Spatial Multi-Omics Identifies Early Synaptic Pruning and Context-Specific Dopaminergic Vulnerability in Synucleinopathies

The molecular events that precede overt neurodegeneration in Parkinson’s disease (PD) remain poorly defined. Incidental Lewy body disease (iLBD)—a prodromal state marked by brainstem-predominant Lewy pathology in the absence of clinical symptoms—offers a unique window into early pathogenesis. Here, we applied a multi-omic spatial profiling approach, integrating transcriptomics, proteomics, and α-synuclein seed amplification assays (SAA), to post-mortem midbrain tissue from neurologically unaffected individuals, iLBD cases, and patients with PD. We identified early and spatially distinct molecular alterations in the substantia nigra pars compacta (SNpc) of iLBD cases, including a marked upregulation of the microglial synaptic pruning factor C1QC. These changes emerged independently of overt Lewy pathology or detectable misfolded α-synuclein, as assessed by SAA or proximity ligation assay (PLA), and were preferentially enriched at GABAergic synapses—highlighting the early vulnerability of inhibitory circuits.

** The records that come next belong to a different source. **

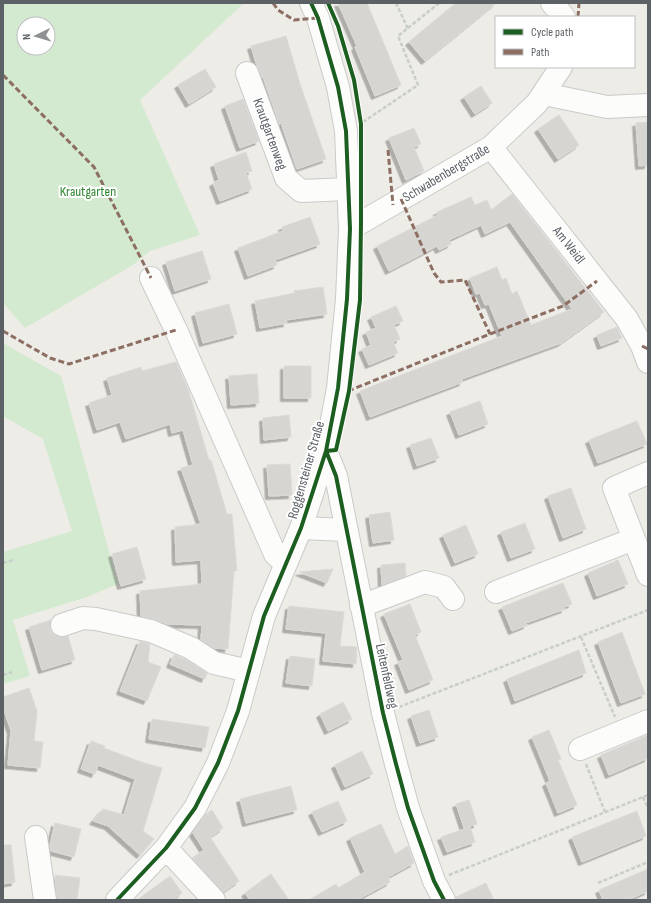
<svg xmlns="http://www.w3.org/2000/svg" width="651" height="903" viewBox="0 0 651 903" font-family="'Sofia Sans Condensed',sans-serif">
<defs>
<filter id="shadow"><feDropShadow dx="-3.5" dy="3.5" stdDeviation="0" flood-color="#0004"/></filter>
</defs>
<rect width="100%" height="100%" fill="#edece7"/>
<path fill="#d4ead0" fill-rule="evenodd" d="M3,3h241l-104,97 60,135 -50,16 -17,14 -108,63 -22,-25zM24,24h24v24h-24z
M3,343l58,33 57,208 -31,13 -74,23 17,56 -27,8v-132l69,-21 -29,-92 -40,-23z"/>
<path fill="#d6d5d2" stroke="#dcdad6" filter="url(#shadow)" d="M338,3h29l34,82 -26,11 -20,-49 2,-1z
M456,3h40l-71,58 -16,-19z
M286,36l14,48 26,75 -29,10 -16,-46 -2,1 -5,-16 -11,-31 -1,1 -5,-12 -6,-20z
M205,69l11,18 -27,17 -11,-19z
M481,86l11,17 -17,11 -11,-17z
M243,99l16,42 -19,7 -15,-42z
M559,115l20,30 -21,14 -20,-30z
M648,122v43l-9,1 -3,-43z
M414,128l7,16 -7,3 10,24 -18,9 -17,-42z
M246,152l6,19 -6,2 6,16 -32,12 -7,-18 6,-3 -5,-16z
M512,194l92,118 -43,31 -99,36 1,3 -93,35 -10,-26 142,-55 -13,-32 -4,1 -5,-12 -4,1 -6,-16 27,-11 5,13 4,-2 6,16 5,-3 14,34 41,-16 -62,-87 -25,12 -4,-9 -32,15 2,4 -12,6 -2,-4 -48,25 -12,-25 61,-31 -1,-3 34,-15 4,8 12,-5 4,10z
M310,217l10,27 -45,16 2,5 -29,11 -10,-28 45,-17 -1,-4z
M202,251l9,28 -36,12 -9,-29z
M323,287l4,27 -41,6 1,3 -27,5 -5,-27 40,-8 -1,-2z
M229,304l8,30 -34,9 -8,-30z
M396,306l7,15 -9,4 6,14 -7,3 5,11 -29,12 -7,-16 9,-4 -5,-13 10,-4 -5,-11z
M617,327l5,11 -21,8 -4,-11z
M176,362l12,27 21,71h2l16,54h5l5,57h-3l-6,78 -14,-1 -13,-8 1,-15 -36,-1 -12,-5 -13,-3 -1,-25 62,-7 -1,-24 -25,2 -1,-35 26,-3 -20,-56 12,-3 -10,-35 -11,3 -2,-9 -44,15 -6,-17 -23,8 -8,-27 23,-8 -5,-17 34,-11 1,4z
M284,366h27v32h-27z
M257,374l2,29 -28,2 -2,-29z
M480,401l8,23 -29,11 -9,-23z
M289,415l2,22 -27,3 -1,-22z
M637,421l10,23 -49,19 -9,-23z
M431,438l8,20 -22,8 -7,-21z
M290,464l2,31 -23,1 -2,-31z
M571,488l15,41 -23,9 -15,-42z
M390,512l4,28 -21,3 -4,-28z
M525,523l10,26 -24,9 -10,-26z
M466,525l12,29 -23,9 -12,-28z
M137,547l9,32 -25,7 -9,-32z
M618,560l10,24 -31,12 -9,-23z
M405,563l1,13 -24,9 -1,-20z
M333,569l-6,14 -28,-11z
M563,583l9,21 -8,3 1,2 -39,14 1,2 -15,6 -10,-24z
M410,604l11,28 -6,3 18,45 -24,10 -11,-28 5,-2 -19,-46z
M289,606l55,6 -4,34 17,1 -1,17 -33,-3 3,-28 -40,-4z
M51,620l-1,9 3,5 7,3 8,-1 7,24 -33,10 -13,-43z
M622,632l23,62 -24,9 -23,-61z
M140,641l10,3 -2,18 13,5 -14,34 -27,-10z
M579,650l7,23 -71,28 -8,-22z
M174,655l11,4 22,14 -2,6 -35,-15z
M290,656l25,3 -3,27 -26,-3z
M29,688l8,23 -3,30 9,1 -3,26 -32,-3 3,-34 -8,-24v-10z
M343,702l9,17 -24,12 -8,-17z
M429,710l9,27 -18,6 -9,-27z
M152,719l57,8 -4,21 -56,-9z
M549,730l12,29 -3,1 19,45 -19,8 -12,-30 4,-2 -18,-44z
M648,735v23l-39,17 -8,-20z
M91,741l14,5 -1,2 37,14 21,6 -19,63 11,8 -14,16 -32,-29 -15,-5 10,-12 21,6 11,-36 -37,-14 -3,9 -14,-5z
M362,751l11,23 -28,13 -10,-22z
M291,786l6,24 -51,13 -6,-24z
M469,800l8,24 -13,4 -8,-24z
M338,801l9,20 -25,11 -10,-20z
M212,810l11,18 -13,9 29,44 -16,11 -31,-34 12,-8 -11,-17 13,-19z
M637,811l9,25 -64,26 -10,-25z
M55,823l26,6 -7,28 -23,-6 -1,-6z
M381,824l14,30 13,-8 6,17 -26,14 2,5 -33,18h-48l27,-16 2,4 27,-16 -15,-34z
M470,827l5,15 -28,10 -6,-15z
M3,845h8l4,37 -12,2z
M648,869v22l-20,9h-25l-4,-10z
M271,874l18,26h-39l-5,-7 15,-11 2,4 -1,-5z
M55,875l25,3 -3,22h-20z
M170,876l12,17 -10,7h-35z
M486,883l8,17h-38v-3z"/>
<g fill="none" stroke-linecap="round" stroke-linejoin="round">
<g stroke="#cacac9" stroke-width="24">
<path id="minor" d="M552,3l12,14
M247,73l39,105 15,13 47,-2
M544,94l63,13 41,-2
M491,147l136,172 15,27 6,16
M350,229l141,-82 46,-44 24,-36
M151,278l25,52 99,224 11,10
M326,451l10,25 47,237 13,51 12,44 26,73 10,19
M648,473l-34,15 34,87
M301,528l45,2
M496,592l138,-53
M361,606l64,-24 19,5 9,12
M62,625l21,-7 13,1 55,12 40,17 23,15 35,8
M580,749l68,-28
M36,837l9,63
M166,848l48,52
M117,900l49,-52 29,-40 23,-45 20,-52 26,-95 37,-88 25,-77 12,-63 9,-89 3,-70 -4,-98 -8,-44 -20,-69 -7,-15"/>
</g>
<path stroke="#c9ceca" stroke-width="2.5" stroke-dasharray="4 2" stroke-linecap="butt" d="M396,3l12,26
M363,122l55,-37 -20,-49 41,-33
M3,563l10,-3
M581,637l34,80
M3,675l9,-3
M399,707l249,-97
M586,764l19,48
M643,797l5,11
M449,875l199,-80
M598,883l50,-21"/>
<use href="#minor" stroke="#fcfcfb" stroke-width="22"/>
<path stroke="#8d6e63" stroke-width="3" stroke-dasharray="6 3" stroke-linecap="butt" d="M273,3l5,7 16,10 24,-2
M578,17l1,-14
M3,75l91,92 57,111
M388,150l5,55
M401,199l33,74 7,9 24,-2 25,54
M3,331l47,27 19,6 107,-34
M642,346l6,3
M348,391l142,-57 73,-28 34,-25"/>
<g stroke="#fff" stroke-width="6">
<path id="cycleway" d="M326,451l10,25 47,237 13,51 12,44 26,73 10,19
M326,451l10,-1 13,-59 11,-91 1,-79v-97l-7,-44 -16,-54 -10,-23
M117,900l49,-52 29,-40 23,-45 20,-52 26,-95 37,-88 25,-77 12,-63 9,-89 3,-70 -4,-98 -8,-44 -20,-69 -7,-15"/>
</g>
<use href="#cycleway" stroke="#1b5e20" stroke-width="4"/>
</g>
<g text-anchor="middle" dominant-baseline="central" stroke-width="4" stroke-linejoin="round" paint-order="stroke">
<g font-size="14" fill="#5c6166" stroke="#fff">
<text transform="translate(270 134) rotate(70)">Krautgartenweg</text>
<text transform="translate(446 173) rotate(-31)">Schwabenbergstraße</text>
<text transform="translate(569 245) rotate(52)">Am Weidl</text>
<text transform="translate(306 470) rotate(-74)">Roggensteiner Straße</text>
<text transform="translate(387 676) rotate(78)">Leitenfeldweg</text>
</g>
<g font-size="14" fill="#2d842d" stroke="#fff">
<text x="88" y="191">Krautgarten</text>
</g>
</g>
<rect width="651" height="903" fill="none" stroke="#5c6166" stroke-width="8"/>
<rect x="495" y="16" width="140" height="52" fill="#ffffff" stroke="#bec0c2"/>
<rect x="503" y="29" width="20" height="6" fill="#1b5e20" stroke="#bec0c2"/>
<text x="531" y="36" font-size="12" fill="#5c6166">Cycle path</text>
<rect x="503" y="49" width="20" height="6" fill="#8d6e63" stroke="#bec0c2"/>
<text x="531" y="56" font-size="12" fill="#5c6166">Path</text>
<g transform="translate(36 36) rotate(265)"><circle r="19" fill="#ffffff" stroke="#bec0c2"/>
<path d="M0-3L7 15L0 10L-7 15Z" fill="#8f9293"/>
<text y="-6" font-size="11" font-weight="bold" text-anchor="middle" fill="#5c6166">N</text>
</g>
</svg>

Notably, these alterations were absent in Alzheimer’s disease cases with comorbid SNpc Lewy pathology, suggesting that α-synuclein aggregation alone is insufficient to trigger SNpc remodeling. Our findings implicate microglia-mediated synaptic dysfunction as an early, preclinical feature of PD and nominate this mechanism as a potential therapeutic target for halting disease progression before the onset of neurodegeneration. *Svenja-Lotta Rumpf & Felix Strübing contributed equally to this work.